(Promoting Untied Art Fair in Bangalore with Annurag Sharma and Frank Barthelemy)
In Indian
contemporary art scene (or should I say, in our general art scene) there are
two types of artists; one, those who create art, exhibit art and live in art.
Second type, those who see art, discuss art, debate art, admire art and
successful artists and position themselves permanent artist viewers. This
second lot live in permanent depression. And interestingly, the first lot of
artists needs the second lot to be permanently there. The relationship is
viciously mutual. The second lot is like a hireable crowd that goes anywhere
for Rs.100 per head and a quarter bottle of wine, irrespective of the colour of
flags. They are bound to create an ambience for the successful artists and
fight for flimsy causes that would results into larger effects.
My trip to
eight cities in India, in order to promote the concept of United Art Fair
underlined this belief of mine further. One more stroke of a strong graphite
piece along the virtual space of my beliefs. Sitting along with Annurag Sharma,
the founder director of the United Art Fair and addressing hundreds of young
artists in Baroda, Bombay and elsewhere, I saw this second lot of artists.
Their eyes shine when they see people like us; not because we are great people
or celebrities, but because we are the people from the zone of art movers and
shakers whom they could see from close quarters. The sparkles in their eyes are
not of compassion or love. The sparkle is that of vengeance. Let me tell you
given a chance, these friends would pounce on us and kill us.
(In Bangalore)
Even if they
do, I don’t blame them. I can understand their frustration and angst. Their
frustration comes from the fact that they are always forced to sit at the
sidelines. Somebody lectures them down. Somebody gives them advices. Somebody
gives them dinners for free so that he/she could take out the worldly wisdom
she/he has earned so far in due course of a successful artistic career. They
put up a show and the successful ones come there. They don’t suggest these
artists’ names to a gallery. Instead, they get a shoulder pat and few good words
and probably an invitation to a house party. Nothing more nothing less. The
next day you find yourself sitting at your studio or the dingy rooms where you
live and work and dream about that day when you could lecture them back, you
could advice them in turn and you could invite them for a house party.
If a young
artist walks up to me and slaps me I will not slap him back. I may not show my
other cheek to him. I will ask him, even if I know why he slapped me, for a
reason. And I am sure he would say I was not slapping you but the system that
you represent, a system that makes artists just cannon fodders. I will embrace
him and walk off. Why? I know he was not slapping me. He was slapping a person
who at least partially representing an unkind system. But I would walk in the
opposite direction with a smile because at least I would be happy that I was
the one who was going near to them in a slappable distance. I have been at
least making that effort to get slapped by the young artists. But mind you, if
you slap me without a reason you may not use your hands again to do your art.
Every day I
look at my inbox and see a number of mails basically telling me the same; we
don’t have money. We want to participate in the United Art Fair. Some plainly
say that they cannot even think of sparing that last slab of fifteen thousand
rupees because that money would support them through a month in some dingy little
studio somewhere in India. I understand them. I try to put some logic into
their minds. If you want to shape your career you can take two paths: one make
works and wait for a messiah to come and save you. It could take four years to
fourteen years to forty years. I have seen people like that waiting endlessly
for that day of redemption. Second option is investing for your career. I
cannot tell you how you are going to raise that money. But to make something
you need to invest somewhere.
(A few young artists in one of the United Art Fair artists meets)
Don’t think
that I am talking only to the suffering and the complaining. I am talking to
the successful and the rich. I am like water, I can flow freely. And remember
water flows downhill. Water waters the thirsty in the valleys. But water
originates at the hill top. And it ends in the eternity of ocean. Be like
water, says Bruce Lee. So what do these rich and successful tell me: A few of them tell me that please don’t waste
your time for the suffering and the complaining. They are going to be like
that. They will see art, discuss art, appreciate art and die in their own frustration.

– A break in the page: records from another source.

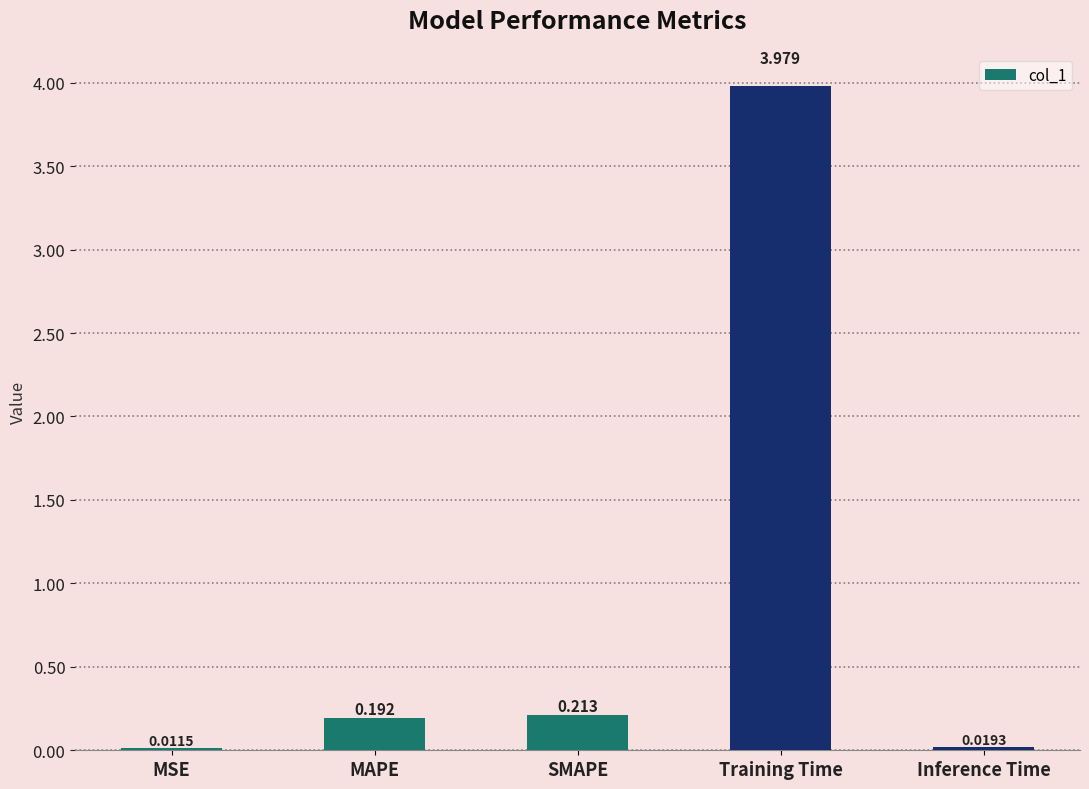

Which label corresponds to the largest value in the chart?

Training Time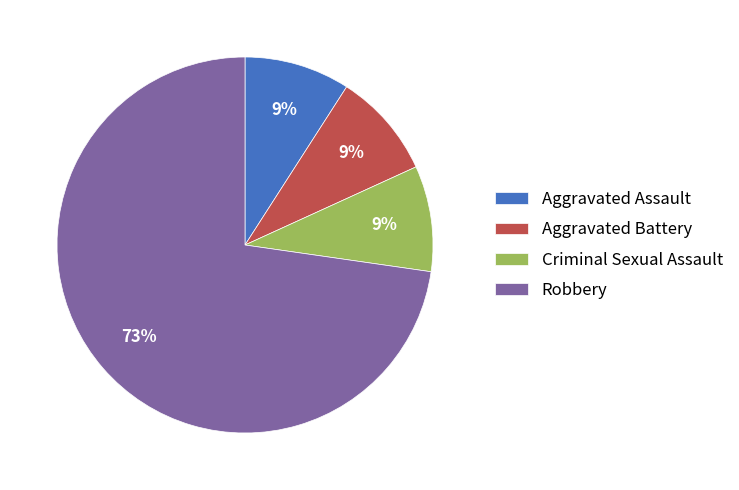

Count the number of slices in the pie.

4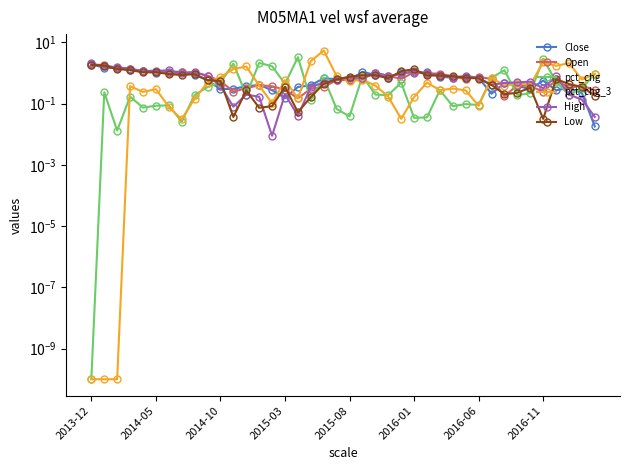

What is the sum of all Close values?

27.8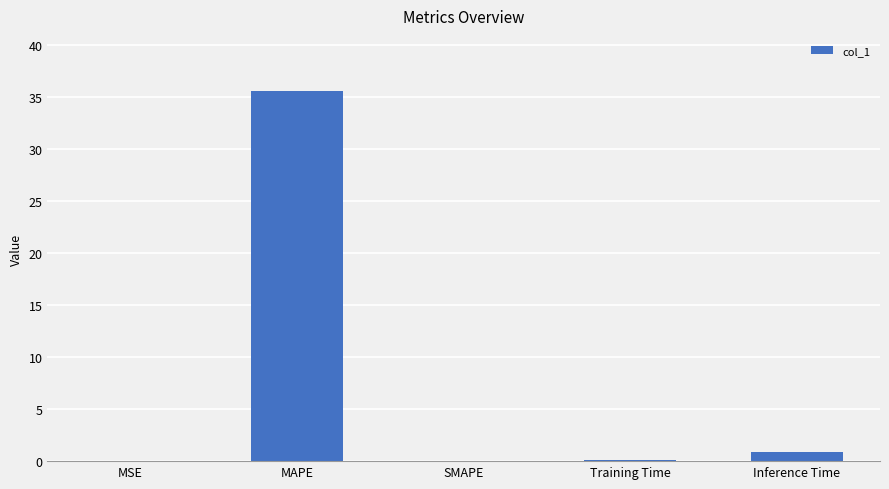

True or false: the data shows 0.2 at Training Time.

True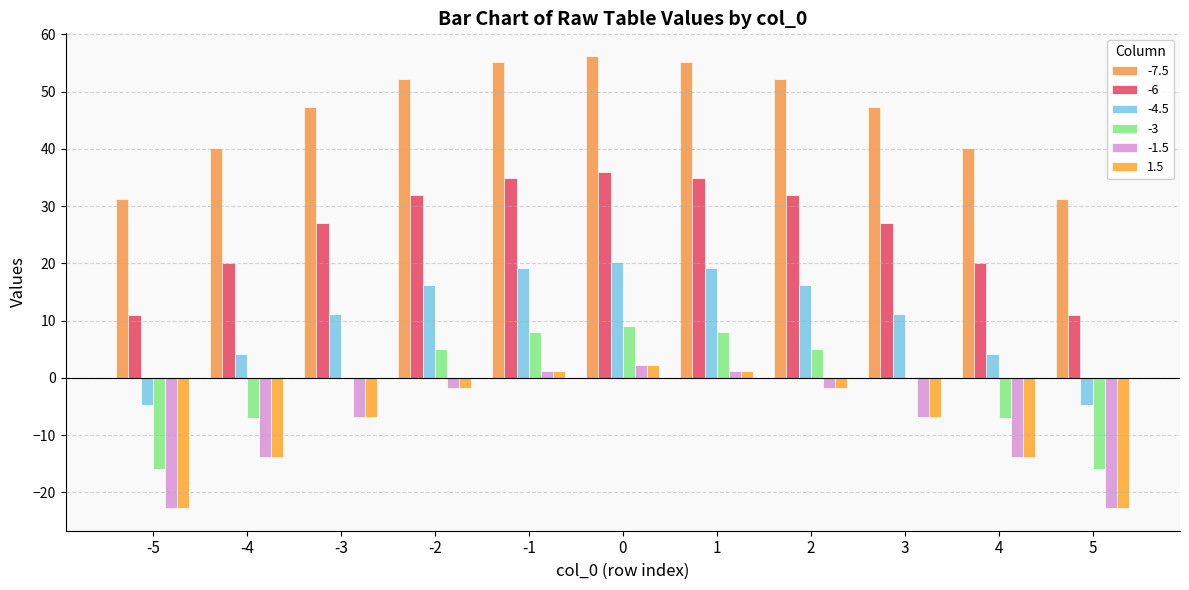

At which label does 1.5 first exceed -6?

-2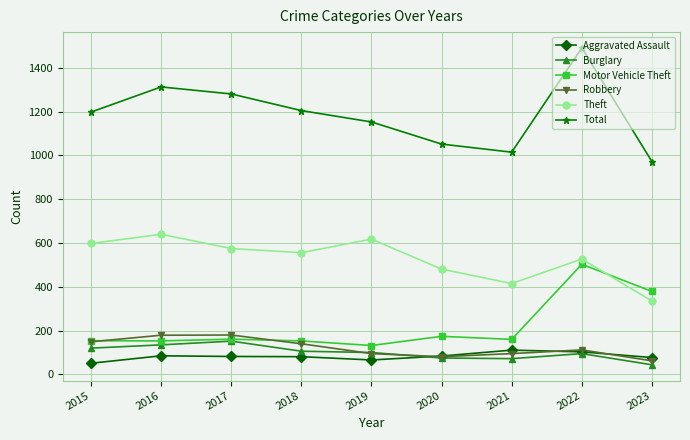

What is the sum of all Motor Vehicle Theft values?

1969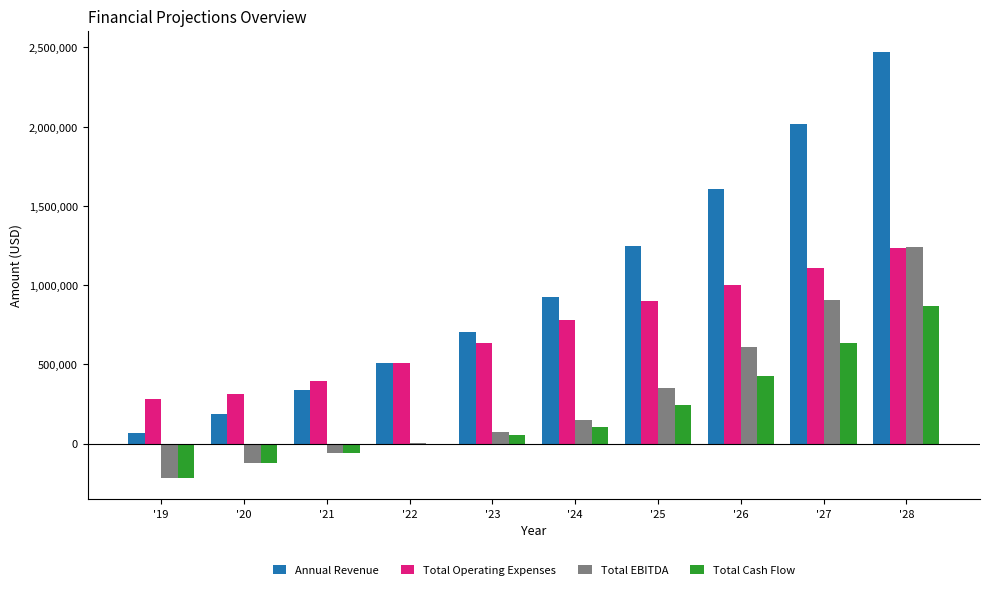

What is the sum of all Total EBITDA values?

2935181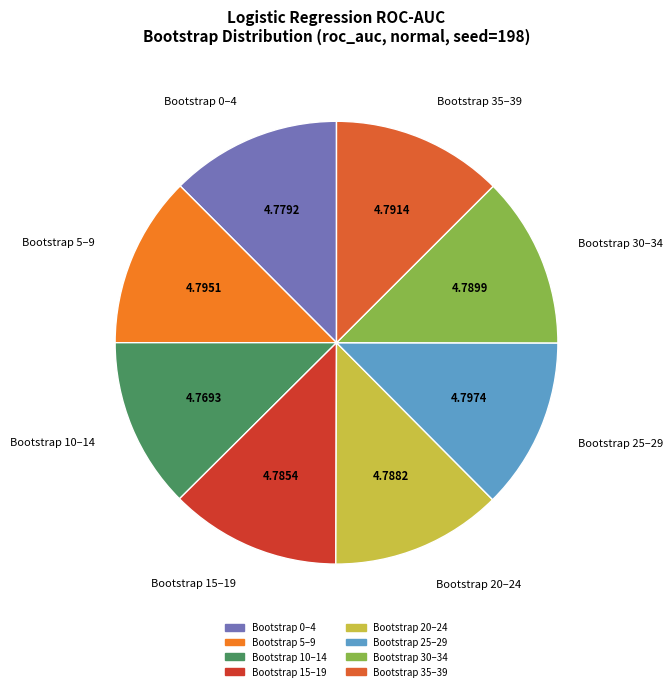

Is the sum of Bootstrap 10–14 and Bootstrap 25–29 greater than half?

No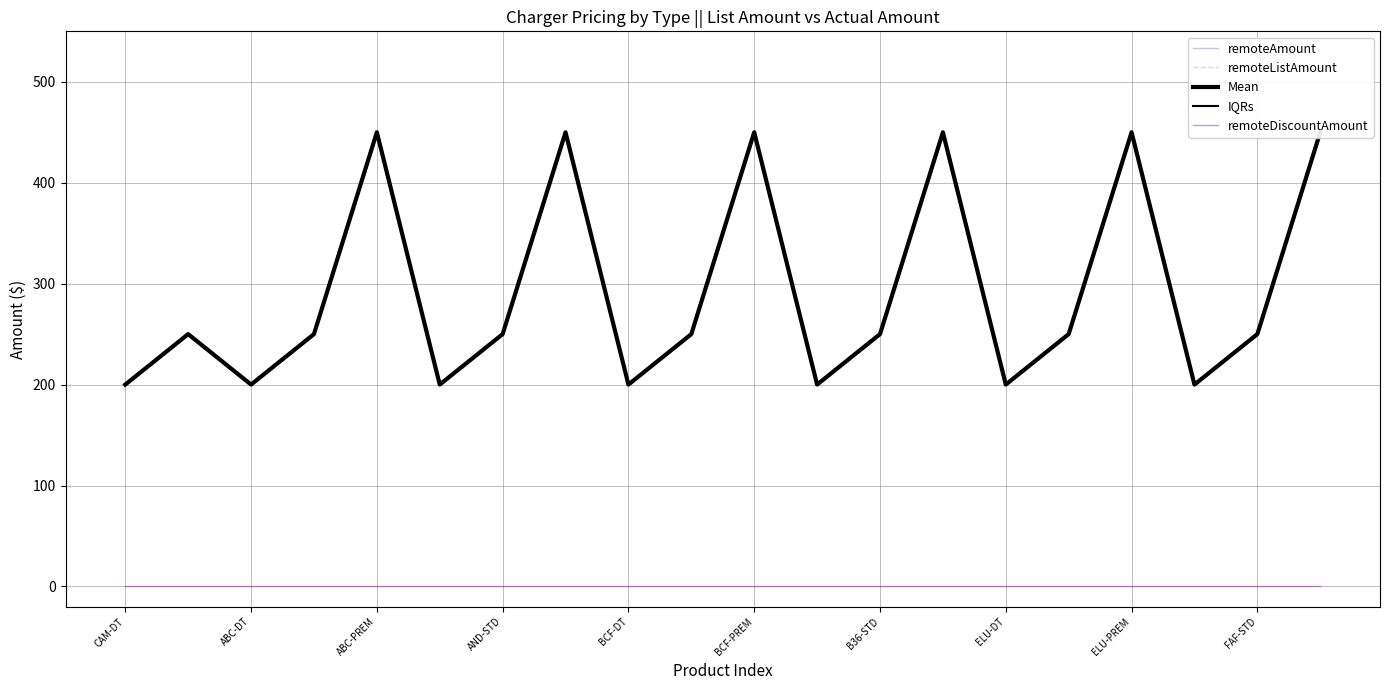

At how many categories does at least one series exceed 312?

6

So just forget them. Many others keep silence. Many benevolent ones tell me
that someone should do something for these artists. I have been asking the
local governments to create funding system for the artists. Democracy is deaf.
Some of my
friends, who are successful and rich behave as if they have just come out of
heaven after their breakfast. They just don’t understand what is going on in
this lowly earth. They look at the artists who go to the exhibitions and never
get a chance to exhibit, and say, oh artists, let them do their works man. The
successful ones are in search of their peace and they don’t want dirt like
suffering artists. And the irony is most of the rich artists have come from
lowly situations. They had been there for some time. They know the pain of
being there. I am not saying that the artists should suffer in order to make it
in their lives. But suffering should not be a prolonged factor and one should
not be kept a permanent spectator.
(With Jeevan Thomas)
So my young
friends, brace up and wake up. No god is coming to save you from the sky.
Neither Annurag Sharma nor I are messiahs. We are here with a business plan for
you. We are not saying that after participating in the United Art Fair you are
going to be rich, famous and much sought after on the next day onwards. We are
not selling any dreams here. We are just creating a platform for you so that
you can stop complaining and participate. You can feel that you are an artist
and you get a lot of dignity from us. Galleries cannot run behind you. They
need such platforms to identify you. It is not the boom time that you just sit
and work so that angels would fly down from Delhi and Mumbai to pick up you to
the heaven of success. It is time for you to work towards your future.
And one more
thing. If you are not interested in market and selling of your works, please do
not exhibit in any commercial situations. And do not go for any commercial
exhibitions. You all should strive for creating a situation where an artist
could live without the support of the existing market. But remember we are here
to make not one market but many markets. The beauty of our country lies in many
markets. When a set of players hijack heterogeneity of this country we call it
monopoly. Don’t you want to join hands against all monopolies? Then come with
us. I will show you how to cross a desert without a camel.